Le lac de Garde, le plus grand lac italien, a atteint son niveau le plus bas depuis 1953 : il n’est plus qu’à 45,8 centimètres au-dessus du zéro hydrométrique, soit l’altitude au-dessus du niveau moyen de la mer établie comme référence conventionnelle pour ce bassin, contre une moyenne de 109 centimètres sur les 70 dernières années. C’est ce qu’indiquent les données du satellite Sentinel-2, qui fait partie de l’observatoire européen de la sécheresse du programme Copernicus, géré par la Commission européenne et l’Agence spatiale européenne.
Le lac de Garde est un réservoir d’eau douce essentiel et son abaissement menace désormais sa capacité à soutenir l’agriculture, les communautés locales, le tourisme et la navigation.
Le lac de Garde ou Benaco est le plus grand lac italien, avec une superficie d’environ 370 kilomètres carrés, le troisième en profondeur après le lac de Côme et le lac Majeur.
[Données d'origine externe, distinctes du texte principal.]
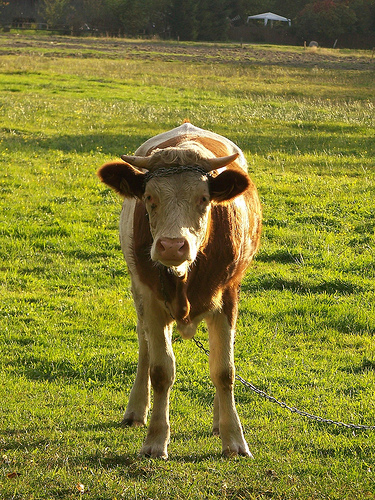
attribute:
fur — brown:
[105, 168, 127, 187]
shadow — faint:
[10, 345, 138, 387]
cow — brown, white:
[92, 118, 268, 460]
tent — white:
[245, 8, 296, 28]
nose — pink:
[155, 232, 189, 261]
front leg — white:
[137, 292, 176, 459]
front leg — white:
[209, 282, 253, 455]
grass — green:
[1, 32, 363, 496]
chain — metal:
[193, 336, 363, 432]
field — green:
[1, 32, 363, 496]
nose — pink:
[156, 237, 186, 261]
Le niveau d’eau moyen de Garda, qui est d’environ 65 mètres au-dessus du niveau de la mer, subit des variations saisonnières assez limitées, surtout par rapport aux autres grands lacs préalpins : cela rend la baisse récente encore plus inquiétante.
Le nouvel instantané du lac capturé par les satellites s’ajoute aux autres qui témoignent du risque de sécheresse en Italie et en Europe : la photographie du Pô prise par la constellation Cosmo-SkyMed, par l’Agence spatiale italienne et le ministère de la Défense, date d’il y a quelques semaines, ce qui témoigne des changements survenus dans la rivière en raison de la sécheresse. De même, les images du satellite Smos de l’Agence spatiale européenne montrent que, dans une grande partie du sud-ouest de l’Europe, l’humidité du sol est inférieure à la moyenne, en raison d’un hiver particulièrement sec et du deuxième plus chaud jamais enregistré.